Die Wahlverteidigerin plädierte jedoch in ihrer Schlussrede nicht nur auf „Gefährliche Köperverletzung“und forderte die Unterbringung ihres alkoholkranken Mandanten in einer Entziehungsanstalt, sie stellte auch einen sogenannten Hilfsbeweisantrag. Die in den Jahren 2016 und 2017 für ihren Mandanten zuständige Therapeutin aus dem Zentrum für Psychiatrie (ZfP) in Bad Schussenried soll gehört werden.
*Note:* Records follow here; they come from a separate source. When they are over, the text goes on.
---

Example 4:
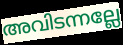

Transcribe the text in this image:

അവിടന്നല്ലേ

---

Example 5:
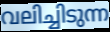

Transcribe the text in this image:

വലിച്ചിടുന്ന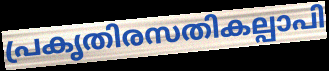
പ്രകൃതിരസതികല്പാപി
Von der Spezialistin, die eine Station für Sexualstraftäter im ZfP leitet, erwartet das Verteidigergespann offenbar eine umfängliche Aussage dazu, ob es sich beim Angeklagten um einen Mann mit „destruktivem Frauenbild“handelt. Oder eben nicht. Dem psychiatrischen Sachverständigen, der dem Angeklagten Tage zuvor in seinem Gutachten eben diese Neigung attestiert hatte, lagen keine Akten aus dem ZfP Schussenried vor. Der Angeklagte hatte die Therapeutin explizit nicht von ihrer ärztlichen Schweigepflicht enthoben.
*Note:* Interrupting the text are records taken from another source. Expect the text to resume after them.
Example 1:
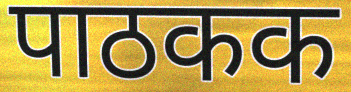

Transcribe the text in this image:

पाठकक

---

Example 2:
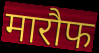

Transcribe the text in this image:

मारौफ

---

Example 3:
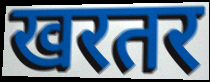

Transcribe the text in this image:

खरतर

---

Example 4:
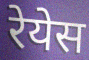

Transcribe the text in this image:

रेयेस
Nun, da das Gericht offensichtlich eine Sicherungsverwahrung für den Angeklagten in Betracht zog, hat der 40-Jährige quasi auf den letzten Drücker sein Einverständnis dazu gegeben, dass die Therapeutin zu seiner Person Stellung nehmen darf. Die juristischen-medizinischen Formulierungen, die abgeklopft werden sollen heißen „Hang“beziehungsweise „Gefährlichkeitsprognose“. Dazu befragt, hatte der psychiatrische Gutachter, der mit dem Angeklagten in vier Sitzungen gesprochen hatte, eine klare Einschätzung gegeben: „Mit sehr hoher Wahrscheinlichkeit kommt es zu vergleichbaren Delikten“. Der Gutachter soll für die Befragung der Therapeutin auch noch einmal vor Gericht erscheinen.
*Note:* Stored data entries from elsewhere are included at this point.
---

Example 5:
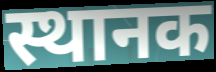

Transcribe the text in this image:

स्थानकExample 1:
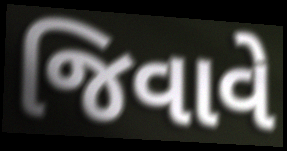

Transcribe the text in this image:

જિવાવે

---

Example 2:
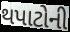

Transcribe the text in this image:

થપાટોની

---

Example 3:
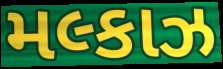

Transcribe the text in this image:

મલ્કાઝ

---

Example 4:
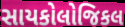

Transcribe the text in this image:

સાયકોલોજિકલ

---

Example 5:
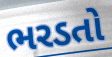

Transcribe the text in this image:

ભરડતો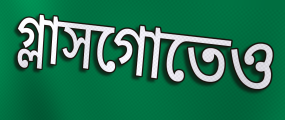
গ্লাসগোতেও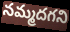
నమ్మదగని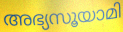
അഭ്യസൂയാമി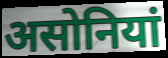
असोनियांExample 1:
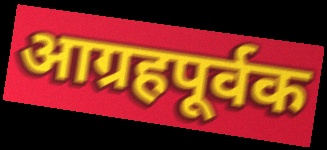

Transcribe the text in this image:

आग्रहपूर्वक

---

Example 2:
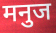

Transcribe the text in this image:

मनुज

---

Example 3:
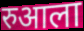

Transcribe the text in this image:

रुआला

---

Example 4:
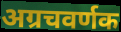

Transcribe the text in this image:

अग्रचवर्णक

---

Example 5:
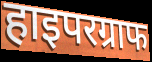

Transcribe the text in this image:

हाइपरग्राफ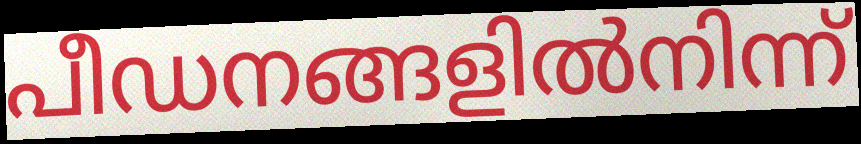
പീഡനങ്ങളിൽനിന്ന്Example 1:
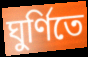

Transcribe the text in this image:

ঘুর্ণিতে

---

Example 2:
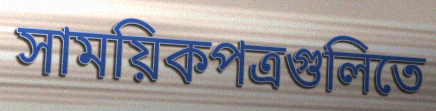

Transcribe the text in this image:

সাময়িকপত্রগুলিতে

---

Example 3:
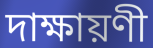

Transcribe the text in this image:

দাক্ষায়ণী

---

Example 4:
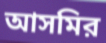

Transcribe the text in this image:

আসমির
In ihrem Plädoyer hatte die Verteidigerin darauf verwiesen, dass ihr Mandant mit 2,7 Promille Blutalkohol in der Tatnacht des 2. Juli 2018 „relevant enthemmt“gewesen sei, sich jedoch nach der Tat selbst gestellt habe. Das Opfer habe keine bleibenden Verletzungen davongetragen. Außerdem liege die letzte Gewalttat ihres Mandanten neun Jahre zurück. „Er hat zugestochen, und das war schlimm. Aber als gelernter Metzger hätte er zu einem anderen Werkzeug als einer Bastelschere greifen können“, führte sie aus. Mehrfach berief sie sich auf den Grundsatz „Im Zweifel für den Angeklagten“. Der hatte, wie üblich, das vorerst letzte Wort. Und sagte: „Ausführen möchte ich nichts. Das ist nach wie vor ein trauriges Thema.“
Die Verhandlung wird am 8. Januar (14 Uhr) in öffentlicher Sitzung fortgesetzt. Nach den Aussagen der Therapeutin und einer etwaigen Ergänzung des psychiatrischen Sachverständigen darf noch einmal plädiert werden.